++++ 提示文
大雨被害 長崎県内160カ所 道路寸断いつまで 住民ら長期化懸念

崩壊した道路脇に設置された仮設の歩道を渡る地域住民=長崎市宮摺町

 8月11日から続いた記録的な大雨で、路面崩壊など幹線・生活道路の被害が長崎県内各地で相次いだ。県河川課によると9月2日現在、公道の被害は160カ所。台風が続いた昨1年分に相当する。2日午後6時現在、国道と県道では車両の全面通行止めが7カ所で続いている。復旧まで長期化が懸念される箇所もあり、地域住民には通勤通学や通院、買い物など生活上の負担と不安が次第に重くのしかかっている。
 「久しぶりの病院。(道が崩れるまでは)週2回行っていた。年寄りだから行くのが大変」
++++++++
課題 1 –
長崎県の大雨被害の記事から「2日午後6時現在、国道と県道では車両の全面通行止めが7カ所で続いている。」という文を英語に訳す。
課題 2 –
長崎県の大雨被害の記事を、最後の文のあとから続けて書く。
++++ 情報
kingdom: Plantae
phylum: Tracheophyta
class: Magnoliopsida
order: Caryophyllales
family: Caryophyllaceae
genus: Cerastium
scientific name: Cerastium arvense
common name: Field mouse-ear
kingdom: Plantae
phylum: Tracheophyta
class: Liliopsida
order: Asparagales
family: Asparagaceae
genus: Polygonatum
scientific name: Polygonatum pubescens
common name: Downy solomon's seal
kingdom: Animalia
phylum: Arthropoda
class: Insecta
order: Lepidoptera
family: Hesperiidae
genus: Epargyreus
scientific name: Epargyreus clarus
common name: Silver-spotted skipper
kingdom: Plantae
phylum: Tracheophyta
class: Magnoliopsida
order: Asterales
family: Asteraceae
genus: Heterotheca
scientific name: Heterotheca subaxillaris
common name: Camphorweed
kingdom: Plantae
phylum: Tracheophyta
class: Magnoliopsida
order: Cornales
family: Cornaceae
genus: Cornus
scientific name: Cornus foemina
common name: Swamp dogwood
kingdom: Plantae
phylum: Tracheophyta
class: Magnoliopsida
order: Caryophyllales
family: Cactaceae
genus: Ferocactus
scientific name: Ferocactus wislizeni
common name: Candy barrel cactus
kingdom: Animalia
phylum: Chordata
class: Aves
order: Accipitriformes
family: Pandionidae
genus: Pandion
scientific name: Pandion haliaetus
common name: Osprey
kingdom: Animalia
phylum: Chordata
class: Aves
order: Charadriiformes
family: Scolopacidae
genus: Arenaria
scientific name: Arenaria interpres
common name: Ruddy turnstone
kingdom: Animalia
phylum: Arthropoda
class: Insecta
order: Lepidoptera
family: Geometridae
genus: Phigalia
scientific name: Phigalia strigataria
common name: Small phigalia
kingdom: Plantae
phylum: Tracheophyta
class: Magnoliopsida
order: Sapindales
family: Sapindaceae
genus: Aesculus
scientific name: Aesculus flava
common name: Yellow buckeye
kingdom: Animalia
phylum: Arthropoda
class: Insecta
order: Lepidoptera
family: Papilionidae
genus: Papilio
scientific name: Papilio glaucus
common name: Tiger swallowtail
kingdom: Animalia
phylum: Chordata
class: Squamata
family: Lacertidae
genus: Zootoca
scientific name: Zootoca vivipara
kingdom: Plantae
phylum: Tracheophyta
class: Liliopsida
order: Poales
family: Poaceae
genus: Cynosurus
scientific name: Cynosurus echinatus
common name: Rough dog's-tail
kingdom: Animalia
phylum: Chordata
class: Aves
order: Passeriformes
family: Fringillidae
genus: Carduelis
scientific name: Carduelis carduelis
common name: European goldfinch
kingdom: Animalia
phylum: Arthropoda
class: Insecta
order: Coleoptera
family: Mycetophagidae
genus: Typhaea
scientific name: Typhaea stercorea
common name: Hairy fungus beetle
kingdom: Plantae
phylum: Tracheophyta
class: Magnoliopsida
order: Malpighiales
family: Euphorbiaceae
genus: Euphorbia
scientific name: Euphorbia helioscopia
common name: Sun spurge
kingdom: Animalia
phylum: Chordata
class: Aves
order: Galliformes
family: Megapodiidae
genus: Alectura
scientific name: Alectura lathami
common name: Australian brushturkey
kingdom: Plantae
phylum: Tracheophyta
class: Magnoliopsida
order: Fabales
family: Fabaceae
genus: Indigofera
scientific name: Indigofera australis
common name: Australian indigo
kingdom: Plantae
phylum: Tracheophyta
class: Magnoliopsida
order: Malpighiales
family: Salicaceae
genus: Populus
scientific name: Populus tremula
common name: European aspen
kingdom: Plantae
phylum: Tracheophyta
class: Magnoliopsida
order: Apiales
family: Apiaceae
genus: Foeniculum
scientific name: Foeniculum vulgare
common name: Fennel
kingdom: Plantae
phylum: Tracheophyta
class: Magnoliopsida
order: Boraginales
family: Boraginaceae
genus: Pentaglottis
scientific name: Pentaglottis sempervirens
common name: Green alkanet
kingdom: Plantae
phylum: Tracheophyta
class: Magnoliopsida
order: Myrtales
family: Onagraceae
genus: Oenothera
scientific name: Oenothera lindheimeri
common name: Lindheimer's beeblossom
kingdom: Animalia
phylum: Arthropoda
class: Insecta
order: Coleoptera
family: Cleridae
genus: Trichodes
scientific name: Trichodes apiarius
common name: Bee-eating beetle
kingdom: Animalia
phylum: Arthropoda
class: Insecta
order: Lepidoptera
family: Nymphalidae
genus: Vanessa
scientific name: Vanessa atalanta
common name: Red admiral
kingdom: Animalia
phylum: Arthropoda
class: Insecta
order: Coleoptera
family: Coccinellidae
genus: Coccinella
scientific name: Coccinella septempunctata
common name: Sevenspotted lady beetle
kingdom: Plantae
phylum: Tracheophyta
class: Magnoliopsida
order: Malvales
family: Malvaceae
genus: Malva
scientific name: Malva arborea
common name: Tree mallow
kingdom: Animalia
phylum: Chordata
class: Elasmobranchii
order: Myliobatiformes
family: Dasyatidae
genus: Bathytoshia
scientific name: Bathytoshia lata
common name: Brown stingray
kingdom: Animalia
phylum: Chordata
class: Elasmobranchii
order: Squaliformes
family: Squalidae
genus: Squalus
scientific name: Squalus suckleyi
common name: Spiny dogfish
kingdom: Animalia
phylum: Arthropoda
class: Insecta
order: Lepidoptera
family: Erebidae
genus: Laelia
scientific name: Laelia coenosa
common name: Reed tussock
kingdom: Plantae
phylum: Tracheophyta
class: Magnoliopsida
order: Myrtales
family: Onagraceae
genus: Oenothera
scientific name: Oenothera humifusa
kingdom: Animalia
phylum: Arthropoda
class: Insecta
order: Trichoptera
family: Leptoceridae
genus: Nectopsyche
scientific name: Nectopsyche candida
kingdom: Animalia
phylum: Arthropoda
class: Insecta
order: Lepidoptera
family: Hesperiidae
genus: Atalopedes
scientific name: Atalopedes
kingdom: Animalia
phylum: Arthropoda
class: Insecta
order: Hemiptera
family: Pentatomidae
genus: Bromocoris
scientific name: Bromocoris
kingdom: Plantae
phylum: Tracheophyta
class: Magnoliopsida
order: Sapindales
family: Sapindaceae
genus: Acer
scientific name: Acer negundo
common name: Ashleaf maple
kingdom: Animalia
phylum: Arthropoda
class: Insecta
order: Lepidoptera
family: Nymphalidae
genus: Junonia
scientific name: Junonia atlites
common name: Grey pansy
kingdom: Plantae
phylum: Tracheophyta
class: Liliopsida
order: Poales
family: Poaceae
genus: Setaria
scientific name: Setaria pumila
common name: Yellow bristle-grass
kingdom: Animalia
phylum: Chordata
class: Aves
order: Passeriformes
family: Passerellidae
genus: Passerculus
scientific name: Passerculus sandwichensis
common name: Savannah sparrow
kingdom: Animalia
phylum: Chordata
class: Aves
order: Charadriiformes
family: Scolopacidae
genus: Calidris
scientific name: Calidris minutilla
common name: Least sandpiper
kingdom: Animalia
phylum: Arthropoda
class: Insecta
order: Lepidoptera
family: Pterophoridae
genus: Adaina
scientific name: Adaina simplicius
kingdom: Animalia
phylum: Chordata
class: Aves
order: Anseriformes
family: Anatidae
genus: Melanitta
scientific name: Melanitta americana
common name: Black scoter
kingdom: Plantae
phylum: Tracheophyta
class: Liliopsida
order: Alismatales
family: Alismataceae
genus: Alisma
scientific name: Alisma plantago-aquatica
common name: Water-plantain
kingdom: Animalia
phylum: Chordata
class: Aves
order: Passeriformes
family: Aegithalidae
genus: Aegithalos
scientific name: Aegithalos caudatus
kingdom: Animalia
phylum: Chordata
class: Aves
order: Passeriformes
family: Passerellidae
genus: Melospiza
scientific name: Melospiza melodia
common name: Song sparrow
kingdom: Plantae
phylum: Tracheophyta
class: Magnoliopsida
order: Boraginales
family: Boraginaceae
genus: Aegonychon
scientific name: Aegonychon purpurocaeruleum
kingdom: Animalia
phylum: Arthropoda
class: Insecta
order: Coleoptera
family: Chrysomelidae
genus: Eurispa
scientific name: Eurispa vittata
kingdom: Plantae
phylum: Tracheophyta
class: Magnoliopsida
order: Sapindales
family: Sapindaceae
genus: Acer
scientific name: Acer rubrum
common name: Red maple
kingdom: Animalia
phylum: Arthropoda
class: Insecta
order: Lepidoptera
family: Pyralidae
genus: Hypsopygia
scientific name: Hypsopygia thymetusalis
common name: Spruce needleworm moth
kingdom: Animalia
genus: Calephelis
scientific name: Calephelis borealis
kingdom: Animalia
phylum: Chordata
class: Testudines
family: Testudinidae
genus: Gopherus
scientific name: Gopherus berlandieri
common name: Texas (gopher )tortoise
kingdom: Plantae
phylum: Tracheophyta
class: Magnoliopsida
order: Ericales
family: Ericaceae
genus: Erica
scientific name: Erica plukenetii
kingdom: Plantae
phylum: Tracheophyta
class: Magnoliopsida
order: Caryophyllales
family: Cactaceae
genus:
++++++++
想定解答 1 –
As of 6 p.m. on the 2nd, full closures to vehicle traffic remained in effect at seven locations on national and prefectural roads.

想定解答 2 –
 2日午前9時前。ぱらぱらと雨が降る中、長崎市大崎町の農家の男性(83)は茂木町の病院に向かうため、仮設の歩道を渡り、約300メートル先の宮摺バス停に歩みを進めた。
 8月13日未明、茂木地区を通る主要地方道野母崎宿線が宮摺町で長さ約50メートル、幅約5.5メートルにわたって崩壊し、道路が寸断された。
 崩壊箇所の南に位置する大崎、千々両町にはそれぞれ250人前後が暮らす。住民が病院や金融機関、スーパーや学校、仕事場などがある市中心部方面に向かう際、利用する路線バスは運休した。車で向かうにも大きく迂回(うかい)しなければならず、デイサービスの送迎がなくなった世帯もある。自治会長らによると、親戚や近所の人と車を乗り合わせたり、病院から薬を郵送してもらったりするなどして、しのいでいるという。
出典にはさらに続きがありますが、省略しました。